Operation "Wisla" http://lemky.lviv.ua |
In other parts of the country Polish Communists won the elections to the Seim on the 19th of January, 1947, and were taking steps for isolating and liquidating the Polish legal political opposition. At the same time, the Polish armed underground was defeated. It was decimated by members of the underground (in particular, of the Armia Krayova) being happy with the second Warsaw government’s Decree on Amnesty (February 22, 1947). Thus, having neutralized the Polish political and military opposition, the Government Security Forces were able to concentrate on Ukrainian insurgents.
Against the background of the above-mentioned, the Polish Communist Government in April 1947 started against the forces of the OUN-UPA a powerful operation, codenamed “Operation “Wisla”. Compared with all previous operations conducted by the military and security services of Communist Poland, it was a carefully planned, well-executed and coordinated by the center.
Special Purpose Detachments "Wisla" got a double task:
- to eliminate the remnants of Ukrainian insurgency forces in the South- East Poland (Zakerzonia).
- to support and ensure the safety of the Agency for resettlement in its actions on deportation of the whole Ukrainian population from this region.
In parallel with the operation "Wisla" pro-Communist Czechoslovak Armed Forces began the Operation “Teplice” along the Polish-Czechoslovak border in order to prevent the passage of troops of the UPA to the territory of Czechoslovakia.
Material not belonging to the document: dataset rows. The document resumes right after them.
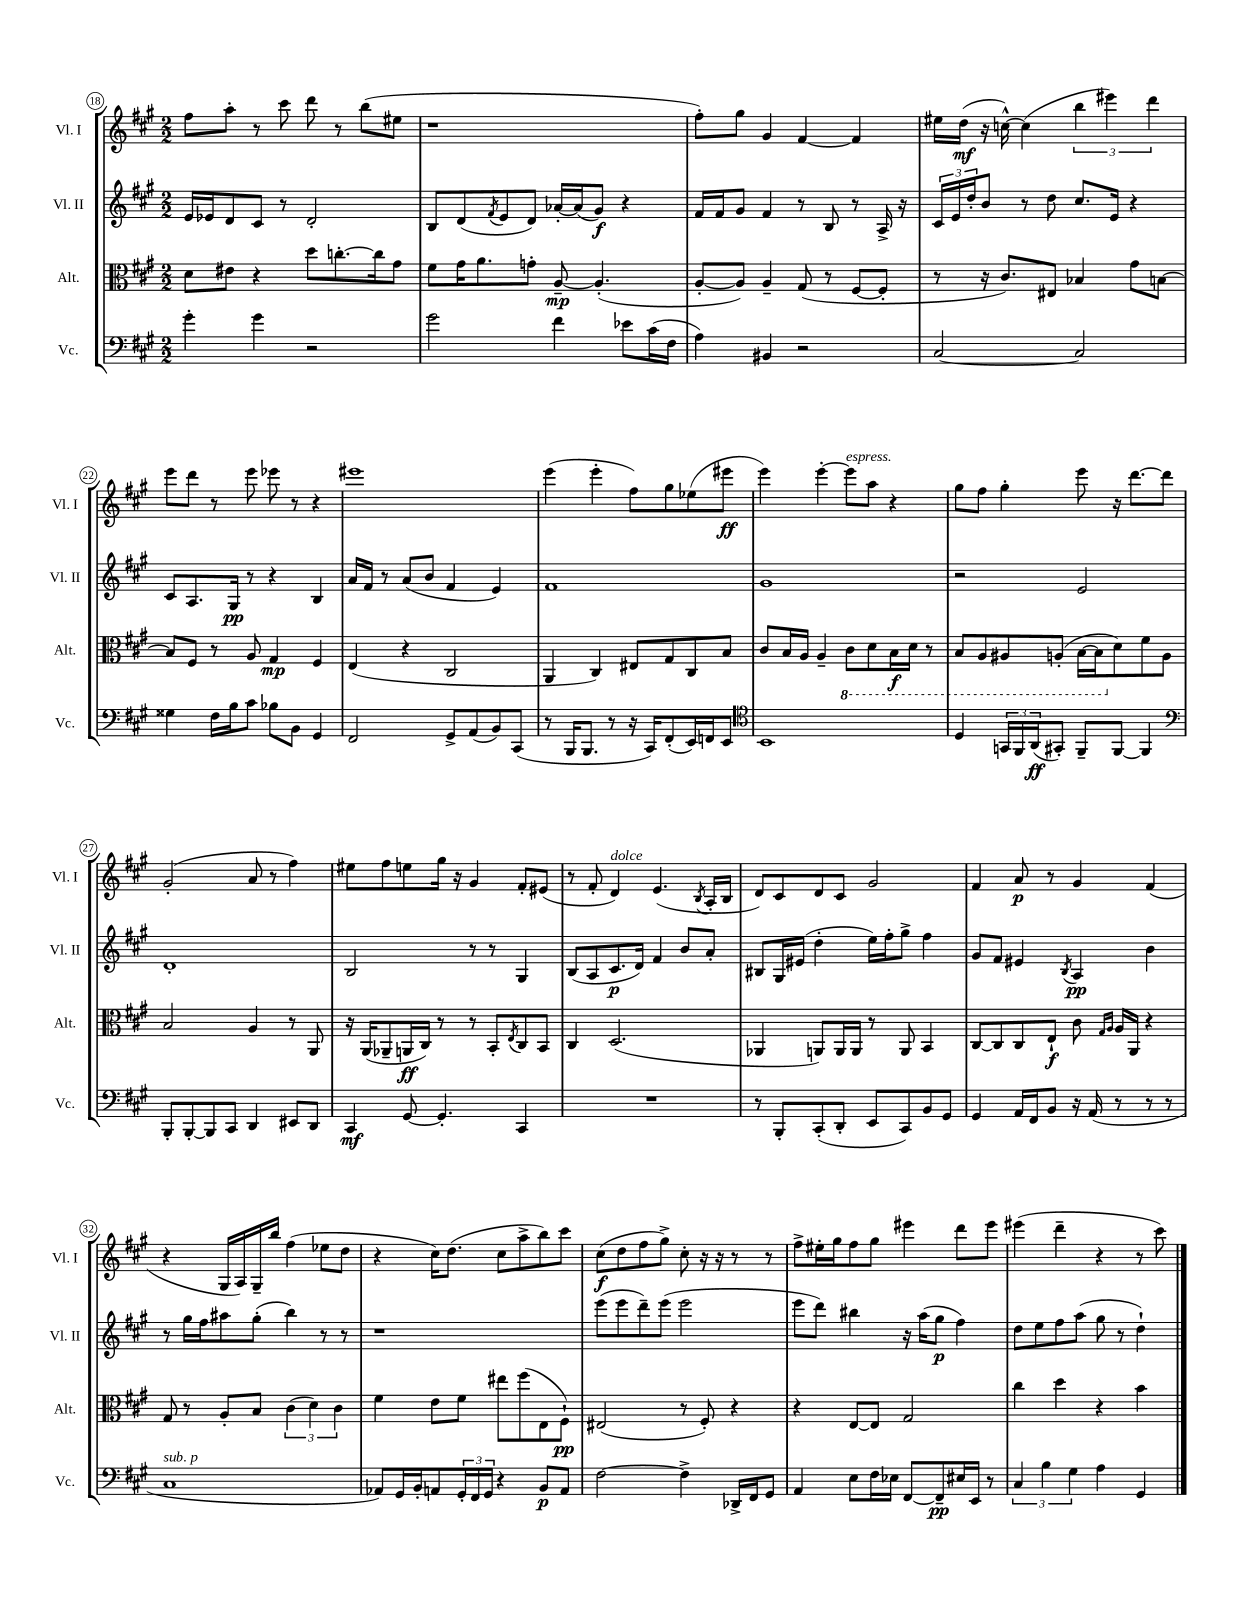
<<
\new StaffGroup <<
\new Staff = "s0" \with { instrumentName = "Vl. I" shortInstrumentName = "Vl. I" } {
    \clef treble \key a \major \numericTimeSignature \time 2/2
    fis''8 a''8-. r8 cis'''8 d'''8 r8 b''8( eis''8 |
    r1 |
    fis''8-.) gis''8 gis'4 fis'4~ fis'4 |
    eis''16 d''16\mf( r16 c''16~-^) c''4( \tuplet 3/2 { b''4 eis'''4) d'''4 } |
    e'''8 d'''8 r8 e'''8 ees'''8 r8 r4 |
    eis'''1 |
    e'''4( e'''4-. fis''8) gis''8 ees''8( eis'''8\ff |
    e'''4) e'''4~-. e'''8^\markup { \italic "espress." } a''8 r4 |
    gis''8 fis''8 gis''4-. e'''8 r16 d'''8.~ d'''8 |
    gis'2-.( a'8 r8 fis''4) |
    eis''8 fis''8 e''8 gis''16 r16 gis'4 fis'8-. eis'8( |
    r8 fis'8-. d'4^\markup { \italic "dolce" }) e'4.( \acciaccatura { b8 } a16-. b16 |
    d'8) cis'8 d'8 cis'8 gis'2 |
    fis'4 a'8\p r8 gis'4 fis'4( |
    r4 gis16 a16) gis16-- b''16 fis''4( ees''8 d''8 |
    r4 cis''16) d''8.( cis''8 a''8-> b''8) cis'''8 |
    cis''8\f( d''8 fis''8 gis''8->) cis''8-. r16 r16 r8 r8 |
    fis''8-> eis''16-. gis''16 fis''8 gis''8 eis'''4 d'''8 eis'''8 |
    eis'''4( d'''4-- r4 r8 cis'''8) \bar "|." |
}
\new Staff = "s1" \with { instrumentName = "Vl. II" shortInstrumentName = "Vl. II" } {
    \clef treble \key a \major \numericTimeSignature \time 2/2
    e'16 ees'16 d'8 cis'8 r8 d'2-. |
    b8 d'8( \acciaccatura { fis'8 } e'8 d'8) aes'16~-. aes'16( gis'8\f) r4 |
    fis'16 fis'16 gis'8 fis'4 r8 b8 r8 a16-> r16 |
    \tuplet 3/2 { cis'16 e'16 d''16-. } b'8 r8 d''8 cis''8. e'16 r4 |
    cis'8 a8. gis16\pp r8 r4 b4 |
    a'16 fis'16 r8 a'8( b'8 fis'4 e'4) |
    fis'1 |
    gis'1 |
    r2 e'2 |
    d'1-. |
    b2 r8 r8 gis4 |
    b8( a8 cis'8.\p d'16) fis'4 b'8 a'8-. |
    bis8 gis16 eis'16( d''4-. e''16) fis''16-. gis''8-> fis''4 |
    gis'8 fis'8 eis'4 \acciaccatura { b8 } a4\pp b'4 |
    r8 gis''16 fis''16 ais''8 gis''8-.( b''4) r8 r8 |
    r1 |
    e'''8( e'''8 d'''8--) e'''8( e'''2 |
    e'''8 d'''8) bis''4 r16 a''16( gis''8\p fis''4) |
    d''8 e''8 fis''8 a''8( gis''8 r8 d''4-!) \bar "|." |
}
\new Staff = "s2" \with { instrumentName = "Alt." shortInstrumentName = "Alt." } {
    \clef alto \key a \major \numericTimeSignature \time 2/2
    d'8 eis'8 r4 d''8 c''8.~-. c''16 gis'8 |
    fis'8 gis'16 a'8. g'8-. a8~--\mp a4.-.( |
    a8~-. a8) a4-- gis8( r8 fis8~ fis8-. |
    r8 r16 cis'8.) eis8 bes4 gis'8 b8~ |
    b8 fis8 r8 a8 gis4\mp fis4 |
    e4( r4 cis2 |
    a,4 cis4) eis8 gis8 cis8 b8 |
    cis'8 b16 a16 a4-- \ottava #-1 cis8 d8 b,16\f d16 r8 |
    b,8 a,8 ais,8 a,8-.( b,16~ b,16 \ottava #0 d'8) fis'8 a8 |
    b2 a4 r8 a,8 |
    r16 a,16( aes,8-- a,16\ff cis16) r8 r8 b,8-. \acciaccatura { e8 } cis8 b,8 |
    cis4 d2.( |
    aes,4 a,8) a,16 a,16 r8 a,8 b,4 |
    cis8~ cis8 cis8 e8-!\f cis'8 \grace { gis16 a16 } a16 a,16 r4 |
    gis8 r8 a8-. b8 \tuplet 3/2 { cis'4( d'4) cis'4 } |
    fis'4 e'8 fis'8 eis''8 fis''8( e8 fis8-!\pp) |
    eis2( r8 fis8-.) r4 |
    r4 e8~ e8 gis2 |
    cis''4 d''4 r4 b'4 \bar "|." |
}
\new Staff = "s3" \with { instrumentName = "Vc." shortInstrumentName = "Vc." } {
    \clef bass \key a \major \numericTimeSignature \time 2/2
    gis'4-. gis'4 r2 |
    gis'2 fis'4 ees'8 cis'16( fis16 |
    a4) bis,4 r2 |
    cis2~ cis2 |
    gisis4 fis16 b16 cis'8 bes8 b,8 gis,4 |
    fis,2 gis,8-> a,8( b,8) cis,8( |
    r8 b,,16 b,,8. r8 r16 cis,16) fis,8-.( e,16) f,16 e,8 |
    \clef tenor b,1 |
    d4 \tuplet 3/2 { g,16 fis,16 a,16\ff( } gis,8-.) fis,8-- fis,8~ fis,4 |
    \clef bass b,,8-. b,,8~-. b,,8 cis,8 d,4 eis,8 d,8 |
    cis,4\mf gis,8~ gis,4.-. cis,4 |
    R1 |
    r8 b,,8-. cis,8-.( d,8-. e,8 cis,8) b,8 gis,8 |
    gis,4 a,16 fis,16 b,8 r16 a,16( r8 r8 r8 |
    cis1^\markup { \italic "sub. p" } |
    aes,8) gis,16 b,16-. a,8 \tuplet 3/2 { gis,16-. fis,16 gis,16 } r4 b,8\p a,8 |
    fis2~ fis4-> des,16-> fis,16 gis,8 |
    a,4 e8 fis16 ees16 fis,8~ fis,8--\pp eis16 e,16 r8 |
    \tuplet 3/2 { cis4 b4 gis4 } a4 gis,4 \bar "|." |
}
>>
>>
\layout { \context { \Score currentBarNumber = #18 \override BarNumber.stencil = #(make-stencil-circler 0.1 0.3 ly:text-interface::print) } }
Soviet troops of Internal Security (NKVD) also blocked the Polish-Soviet border.
Lemkivshchyna, 1947 - Ukrainian insurgents being escorted by Polish soldiers http://lemky.lviv.ua/ |
The region covered by the Operation “Wisla”, was divided into two main areas of operations: the “S” zone (with Headquarters in Syanok) and the "R" zone (with Headquarters in Rzeszow, where there was also the Main Headquarters of special purpose detachments "Wisla"). Security Forces had been divided into 12 Regimental Operational Groups consisting of subunits of 13 Army Divisions.
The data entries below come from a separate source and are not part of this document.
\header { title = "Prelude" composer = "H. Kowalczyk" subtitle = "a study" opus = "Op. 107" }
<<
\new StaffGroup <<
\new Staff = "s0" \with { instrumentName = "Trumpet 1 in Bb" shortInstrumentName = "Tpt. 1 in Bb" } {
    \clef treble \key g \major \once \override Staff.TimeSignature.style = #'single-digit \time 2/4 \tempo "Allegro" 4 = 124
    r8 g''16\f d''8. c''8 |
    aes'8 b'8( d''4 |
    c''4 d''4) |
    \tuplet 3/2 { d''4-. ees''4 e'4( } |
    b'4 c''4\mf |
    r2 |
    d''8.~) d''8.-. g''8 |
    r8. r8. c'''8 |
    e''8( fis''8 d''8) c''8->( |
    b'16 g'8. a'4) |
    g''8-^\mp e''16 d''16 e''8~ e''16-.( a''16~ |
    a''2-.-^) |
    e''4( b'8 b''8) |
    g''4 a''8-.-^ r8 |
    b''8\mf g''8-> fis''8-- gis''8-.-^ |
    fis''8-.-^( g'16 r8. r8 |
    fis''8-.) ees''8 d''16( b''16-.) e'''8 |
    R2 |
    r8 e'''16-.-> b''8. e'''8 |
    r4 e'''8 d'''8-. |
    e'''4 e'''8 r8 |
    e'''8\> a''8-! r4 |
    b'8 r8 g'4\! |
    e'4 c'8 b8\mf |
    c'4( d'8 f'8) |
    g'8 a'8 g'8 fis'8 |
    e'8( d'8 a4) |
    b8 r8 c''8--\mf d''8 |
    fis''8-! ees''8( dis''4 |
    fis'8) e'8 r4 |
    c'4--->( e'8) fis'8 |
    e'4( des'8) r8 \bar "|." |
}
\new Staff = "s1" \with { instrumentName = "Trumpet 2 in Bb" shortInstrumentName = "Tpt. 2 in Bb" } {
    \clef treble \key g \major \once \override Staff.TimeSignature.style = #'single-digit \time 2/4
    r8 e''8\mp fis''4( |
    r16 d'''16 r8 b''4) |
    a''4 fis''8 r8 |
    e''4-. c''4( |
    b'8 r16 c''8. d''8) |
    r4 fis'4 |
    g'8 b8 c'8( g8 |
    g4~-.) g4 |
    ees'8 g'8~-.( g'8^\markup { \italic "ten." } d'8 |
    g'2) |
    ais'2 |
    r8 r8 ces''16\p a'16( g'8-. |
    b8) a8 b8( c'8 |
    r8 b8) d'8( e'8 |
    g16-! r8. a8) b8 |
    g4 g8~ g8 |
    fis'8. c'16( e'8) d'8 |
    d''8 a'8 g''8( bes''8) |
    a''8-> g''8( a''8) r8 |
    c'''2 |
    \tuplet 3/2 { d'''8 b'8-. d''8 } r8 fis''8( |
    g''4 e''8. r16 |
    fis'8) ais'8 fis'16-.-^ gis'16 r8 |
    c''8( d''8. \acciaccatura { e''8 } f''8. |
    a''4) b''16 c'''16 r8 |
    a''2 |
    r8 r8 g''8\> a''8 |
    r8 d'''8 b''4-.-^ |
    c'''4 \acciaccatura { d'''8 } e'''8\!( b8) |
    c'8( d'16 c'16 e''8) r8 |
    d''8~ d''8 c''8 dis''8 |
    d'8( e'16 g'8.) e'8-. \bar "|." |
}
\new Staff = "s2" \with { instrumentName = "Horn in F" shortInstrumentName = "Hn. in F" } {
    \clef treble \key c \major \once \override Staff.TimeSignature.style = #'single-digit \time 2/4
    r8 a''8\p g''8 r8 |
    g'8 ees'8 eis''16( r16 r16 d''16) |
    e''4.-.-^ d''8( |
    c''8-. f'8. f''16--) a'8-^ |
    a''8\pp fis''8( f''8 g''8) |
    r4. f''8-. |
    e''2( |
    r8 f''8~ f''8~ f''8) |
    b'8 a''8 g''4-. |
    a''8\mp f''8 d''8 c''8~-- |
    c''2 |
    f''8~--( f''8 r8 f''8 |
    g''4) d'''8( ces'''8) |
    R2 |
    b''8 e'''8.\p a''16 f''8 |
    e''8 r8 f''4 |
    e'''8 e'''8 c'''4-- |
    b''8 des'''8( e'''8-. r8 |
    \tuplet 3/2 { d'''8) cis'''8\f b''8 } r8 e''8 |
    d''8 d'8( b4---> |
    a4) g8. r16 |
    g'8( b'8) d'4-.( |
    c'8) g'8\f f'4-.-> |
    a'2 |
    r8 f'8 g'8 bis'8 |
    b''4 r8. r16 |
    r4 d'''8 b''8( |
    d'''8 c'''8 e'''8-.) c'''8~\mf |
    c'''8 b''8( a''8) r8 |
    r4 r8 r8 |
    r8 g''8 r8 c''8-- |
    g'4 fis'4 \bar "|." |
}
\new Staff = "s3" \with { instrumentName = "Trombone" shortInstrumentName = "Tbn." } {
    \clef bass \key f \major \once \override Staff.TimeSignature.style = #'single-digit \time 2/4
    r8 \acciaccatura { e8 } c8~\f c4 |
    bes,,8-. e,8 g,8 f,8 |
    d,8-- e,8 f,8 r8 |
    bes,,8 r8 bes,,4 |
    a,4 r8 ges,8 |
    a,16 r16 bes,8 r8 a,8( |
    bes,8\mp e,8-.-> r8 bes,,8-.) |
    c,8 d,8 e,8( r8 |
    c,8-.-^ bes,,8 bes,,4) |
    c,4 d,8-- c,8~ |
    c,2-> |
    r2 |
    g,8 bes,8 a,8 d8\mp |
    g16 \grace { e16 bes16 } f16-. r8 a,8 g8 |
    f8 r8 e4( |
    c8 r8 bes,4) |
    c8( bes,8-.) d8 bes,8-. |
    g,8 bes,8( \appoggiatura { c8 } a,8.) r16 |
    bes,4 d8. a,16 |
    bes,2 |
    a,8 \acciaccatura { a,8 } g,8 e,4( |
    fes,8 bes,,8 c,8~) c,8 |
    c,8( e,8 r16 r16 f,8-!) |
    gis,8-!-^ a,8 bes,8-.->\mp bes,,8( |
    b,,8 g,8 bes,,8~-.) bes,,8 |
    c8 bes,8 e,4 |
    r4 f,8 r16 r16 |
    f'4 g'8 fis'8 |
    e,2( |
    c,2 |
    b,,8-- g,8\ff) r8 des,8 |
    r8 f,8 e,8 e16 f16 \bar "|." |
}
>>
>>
Each of the division's subunits had its own task (different, depending on the region), which in general can be formulated as follows:
- to eliminate (specially formed) UPA units operating in the area of responsibility of the Division;
- to completely deport Ukrainian population from the area of operations of the Division;
- to close international borders in the area;
- to coordinate operations with neighboring subunits.
The total number of Special Purpose Detachments "Wisla" reached 17.440 officers and soldiers. In the North-East of the country were acting other units that had not been included in Detachments until the final phase of the Operation “Wisla”. Thus, the government troops dominated by 7 to 1 over the army of the UPA, which numbered at that time about 2,500 armed insurgents and as many members of the infrastructure and supporting links (actually, due to the not regular nature of the uprising, the real number of men in UPA units and infrastructure has never been known exactly).
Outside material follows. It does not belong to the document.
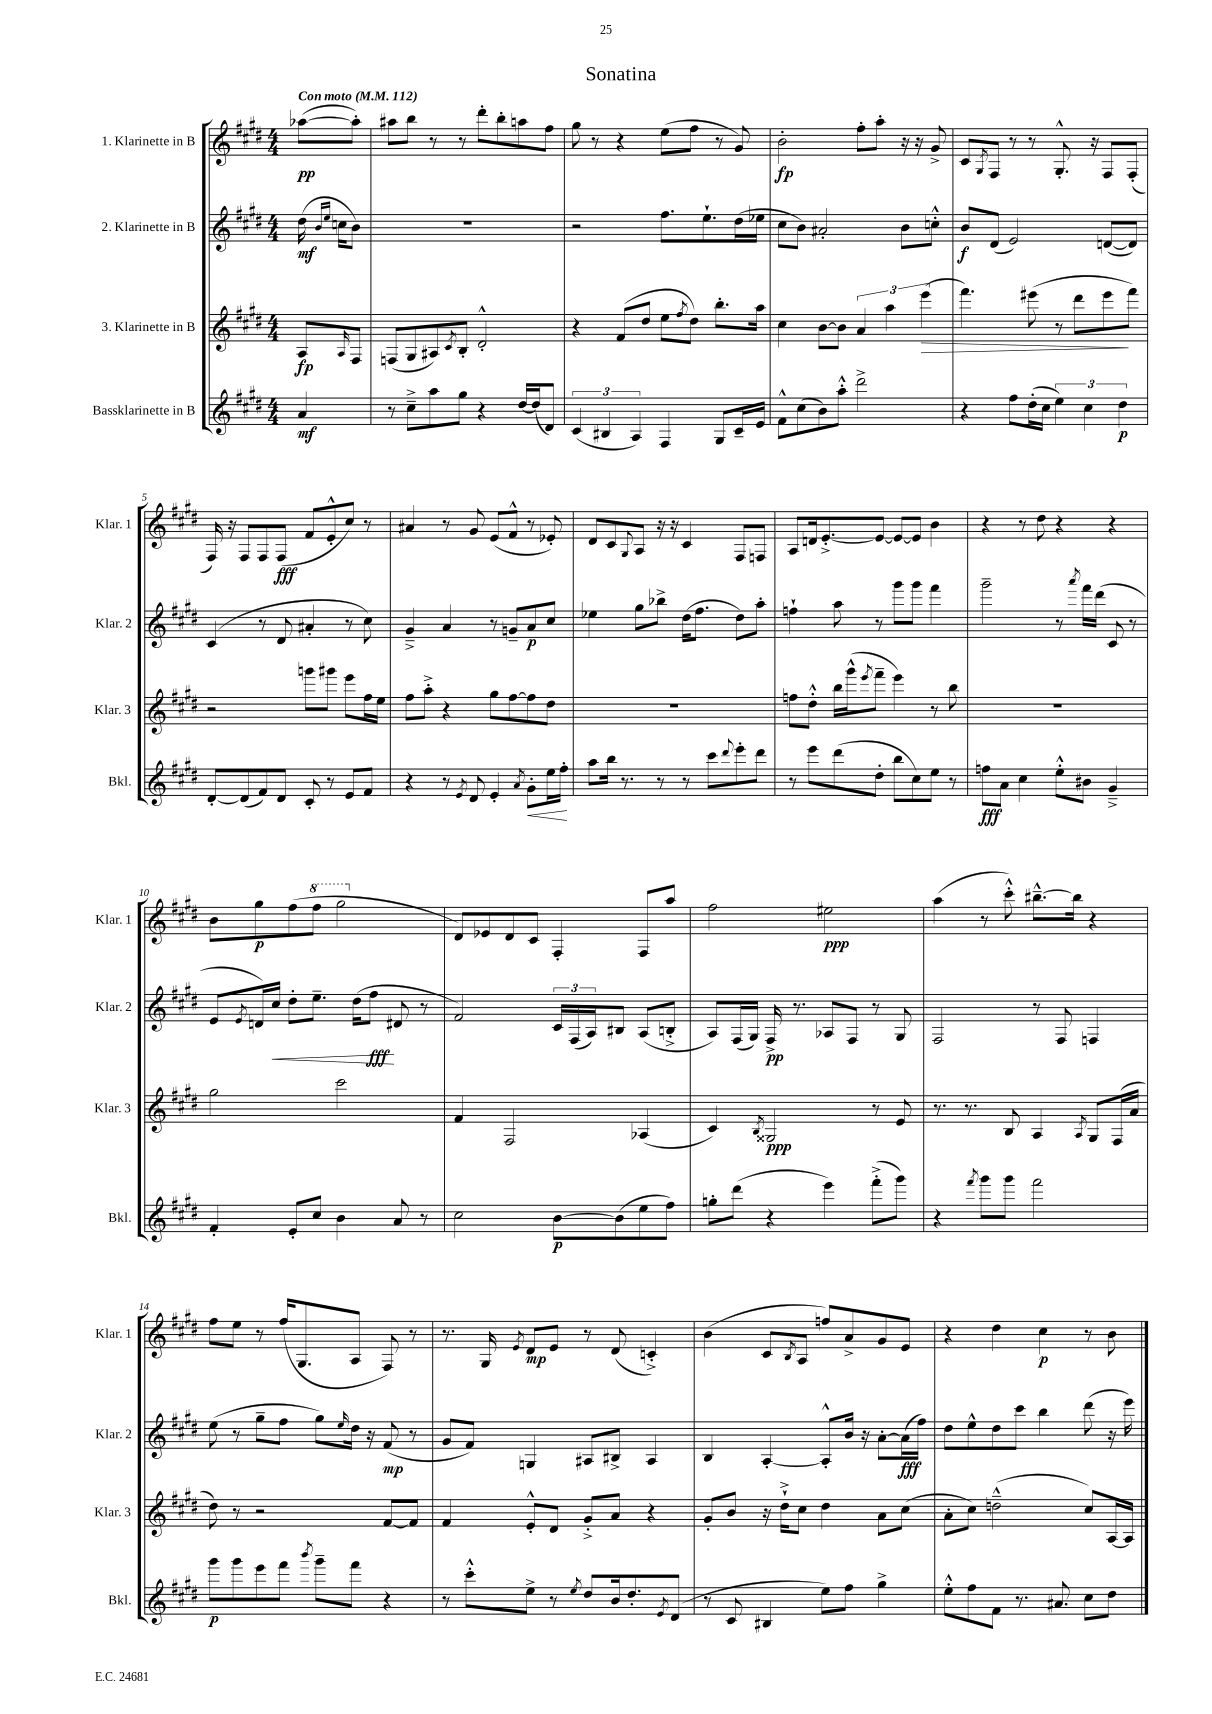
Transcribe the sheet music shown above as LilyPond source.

At the beginning of the operation "Wisla" UPA forces consisted of four “kurins” (battalions), numbering from 300 to 600 men each, while each “kurin” consisted of hundreds (60-120 people each). Given that the Special Purpose Detachments had been carrying out the operation stage by stage, in sequence, zone by zone, the dominance of the government Security Forces over the forces of the UPA in this area was much more significant, than seven to one.